Do you have the financial reserves to return to your home country and re-establish yourself if things don’t work out? It is good to have a little emergency cushion, just in case.

Have you ever taught before – do you have any reason to believe that you might enjoy teaching English? Teaching is a “helping” profession, do you enjoy working with people?

Have you ever traveled or lived overseas before? Did you enjoy it? This isn’t a “have to” but it does help you know. I went to Africa at age 37 only having been across the border to Mexico for a few days. Wow! What a transition. But it worked out okay – for me. It might not for everyone.

Would you find the daily problems of living and working overseas frustrating – or a refreshing challenge? Life’s daily frustrations don’t go away just because you are living in another country.

This list is only a beginning – as individual as each person is – so are the questions that need to be answered in making this decision.

What qualities are needed to succeed?

My observation has been that people who succeed in TEFL overseas have the following characteristics and knowledge:

They have reasonable expectations about their new occupation and what it can and cannot provide for them.

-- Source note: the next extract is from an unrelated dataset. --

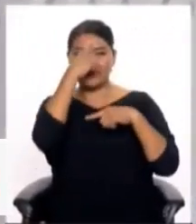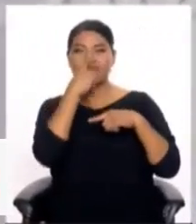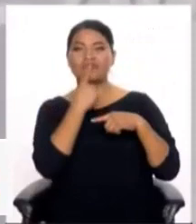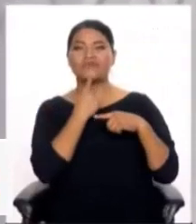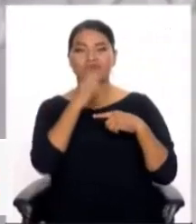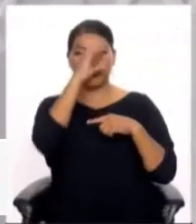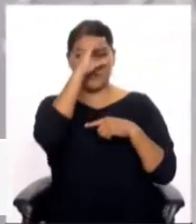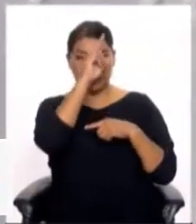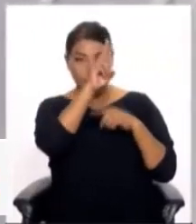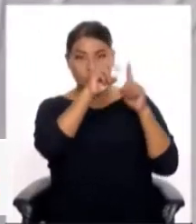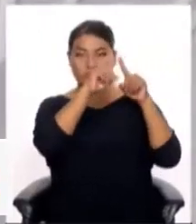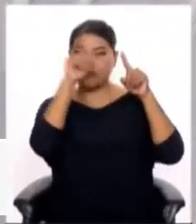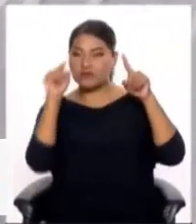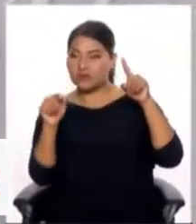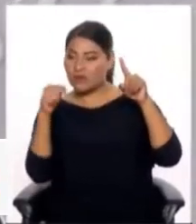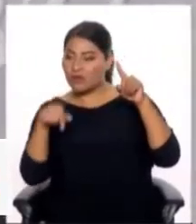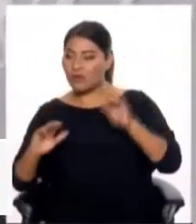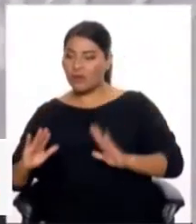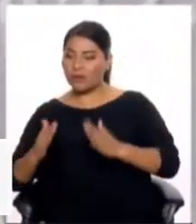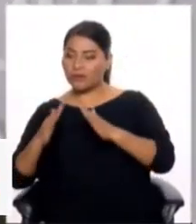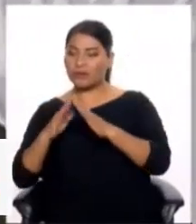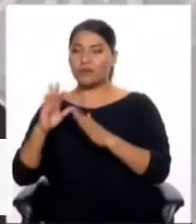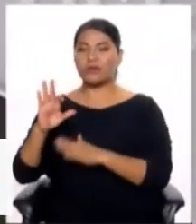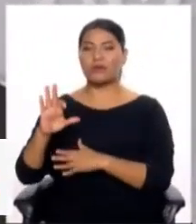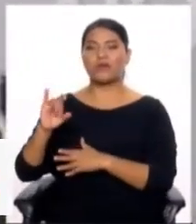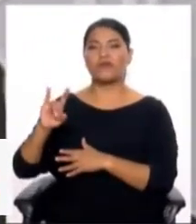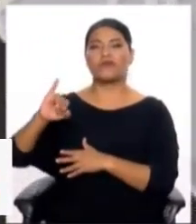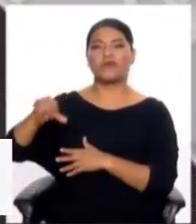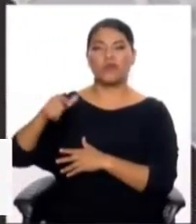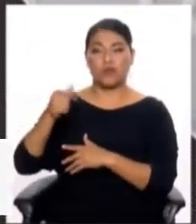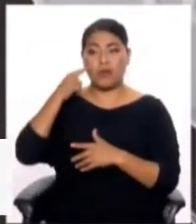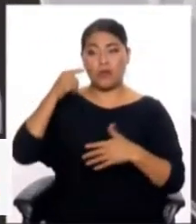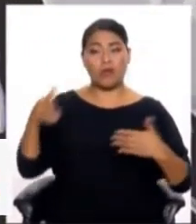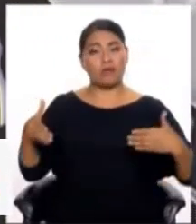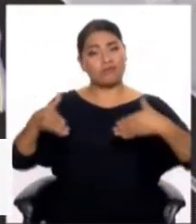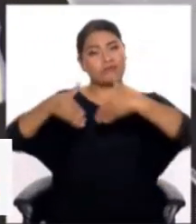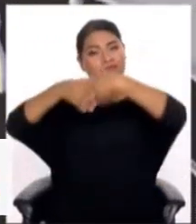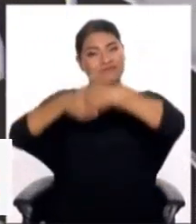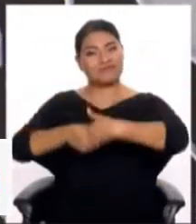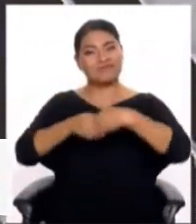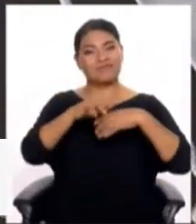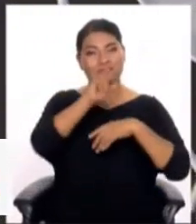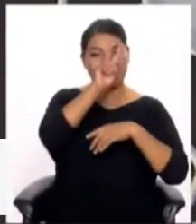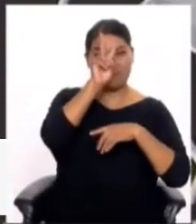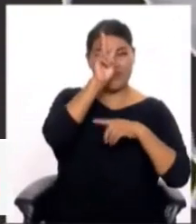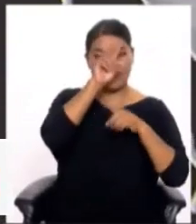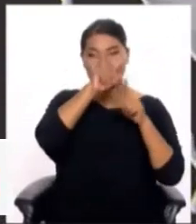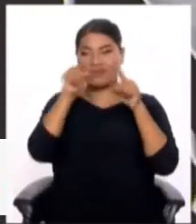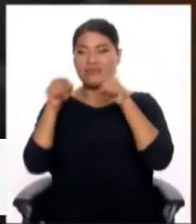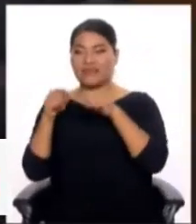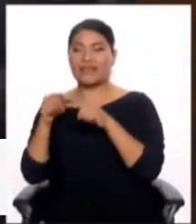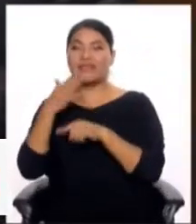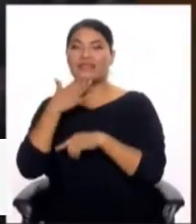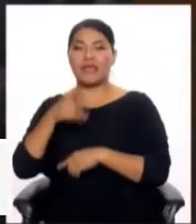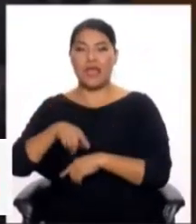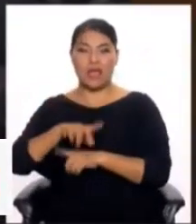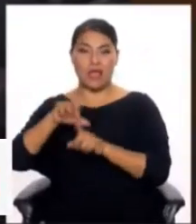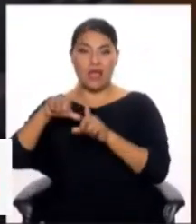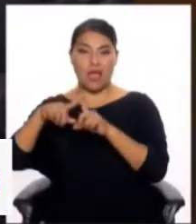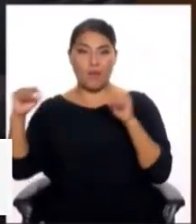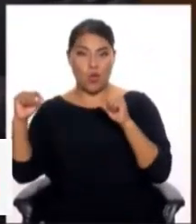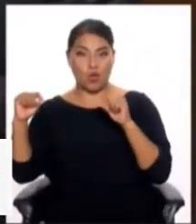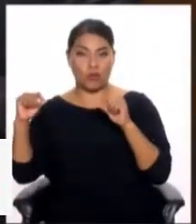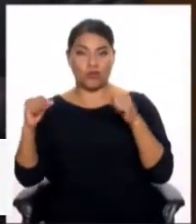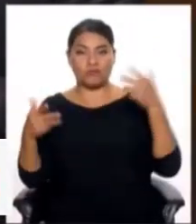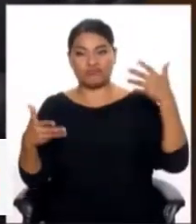del establecimiento de relaciones diplomáticas entre Perú y Japón. La moneda tiene la denominación de un sol, pero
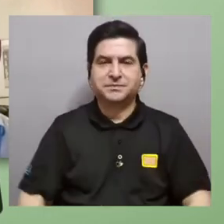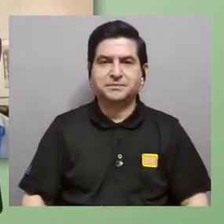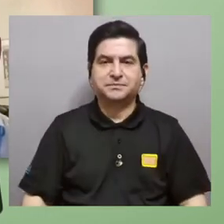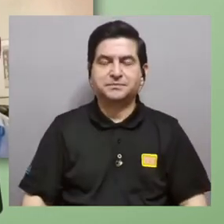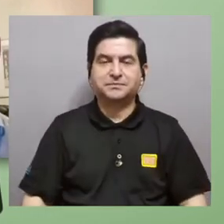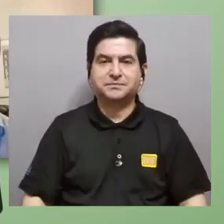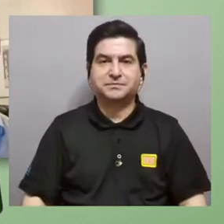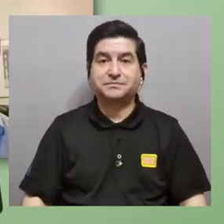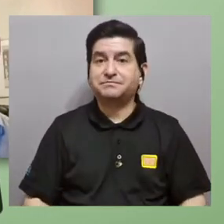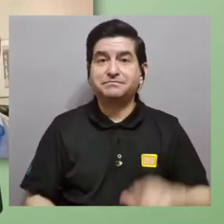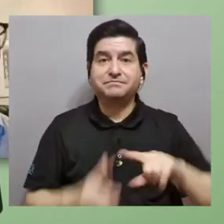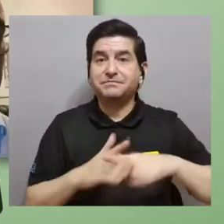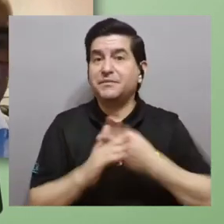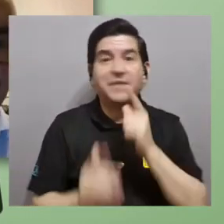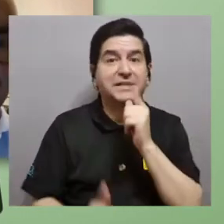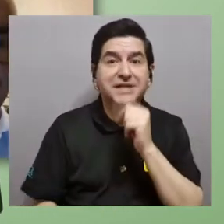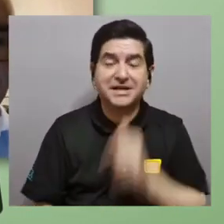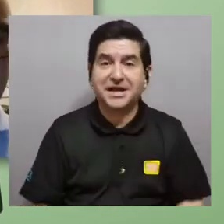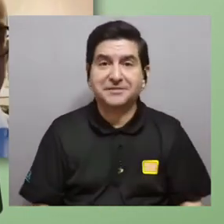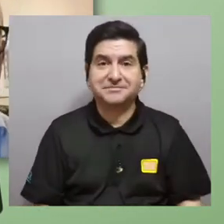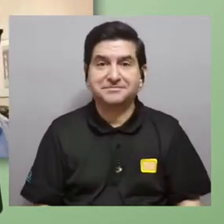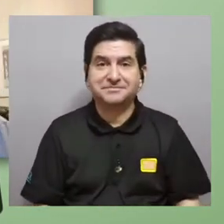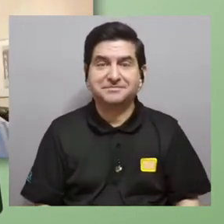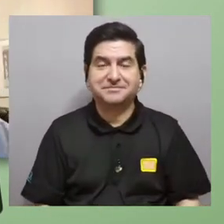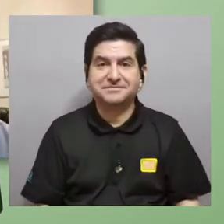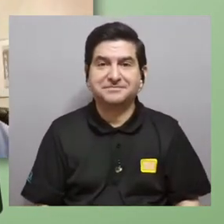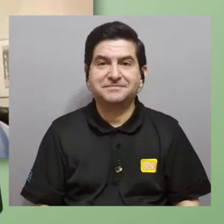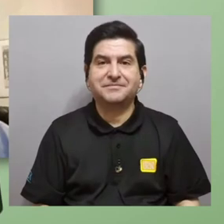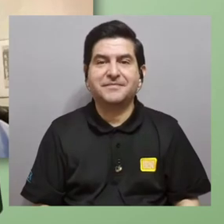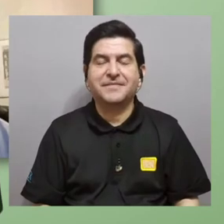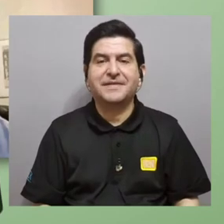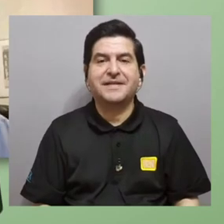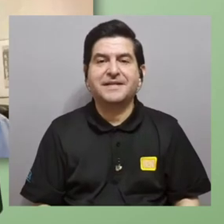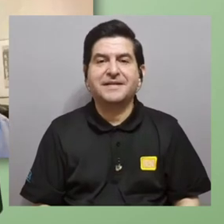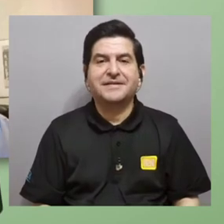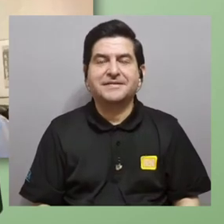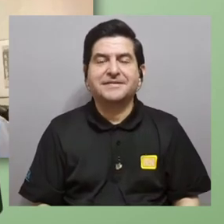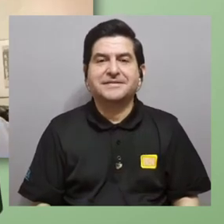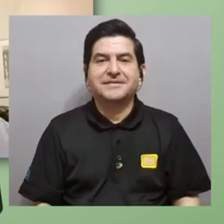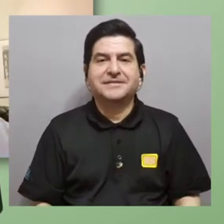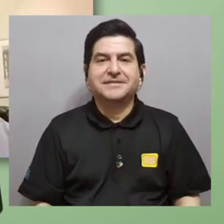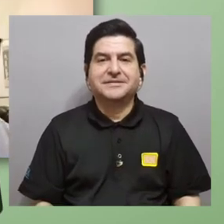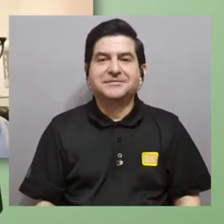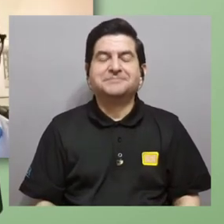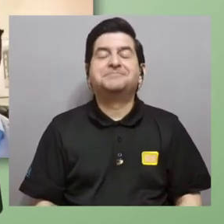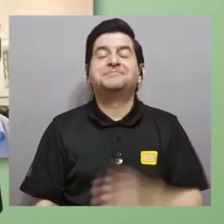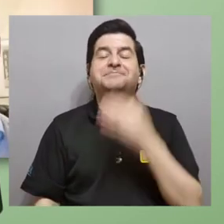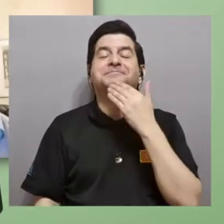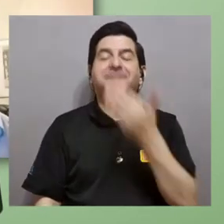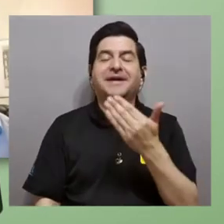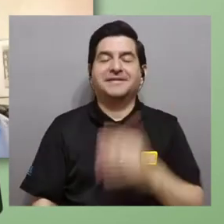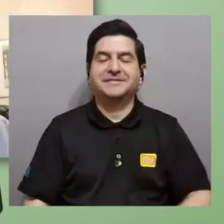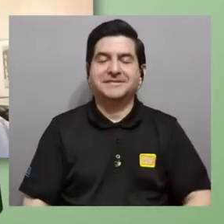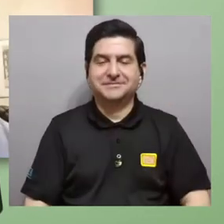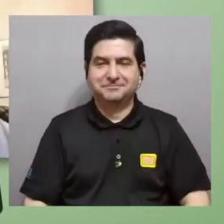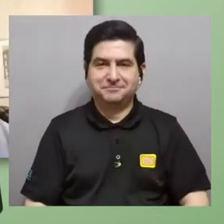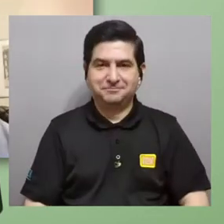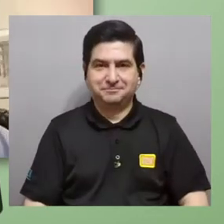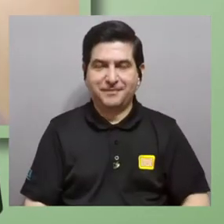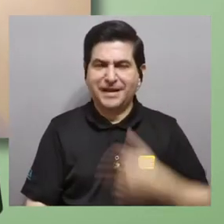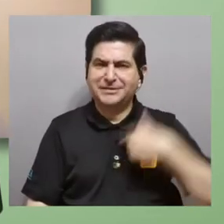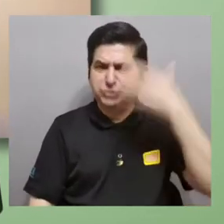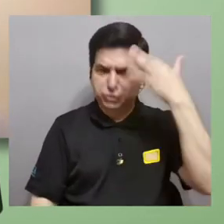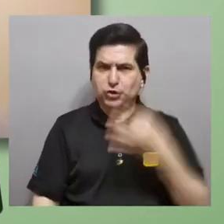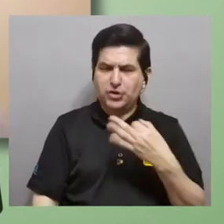quien quien comienza don Santiago por favor don Isaac adelante gracias bueno yo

They understand that their new country is not like their home country. Solutions to problems that work at home often don’t work overseas.

They realize that problems they had at home will probably also exist overseas.

They know they will have good days and bad days, just like back home.

They know they may experience good bosses, bad bosses, good jobs and bad jobs, just like back home.

They are flexible people who can roll with surprises and “punches” and can bounce back from a bad situation.

They are willing to work under different cultural expectations, willing to follow different cultural work rules.

They are not generally moody or depressed people.

They view their success as a personal challenge.

They spent a considerable amount of time researching their move, before they moved.

TED’s Tips™ #1: While it is useful to seek other’s opinions on these issues, listen to your heart. Is this something you really want to do? I had dreamed of living abroad for years and years before I finally made the move. It was in my heart to do it. If it had not been, I would not have survived those two years in Africa as a Peace Corps Volunteer.

TED’s Tips™ #2: This doesn’t have to be a decision forever. If you find you hate it, you are still free to return home. Few things in life are totally irreversible.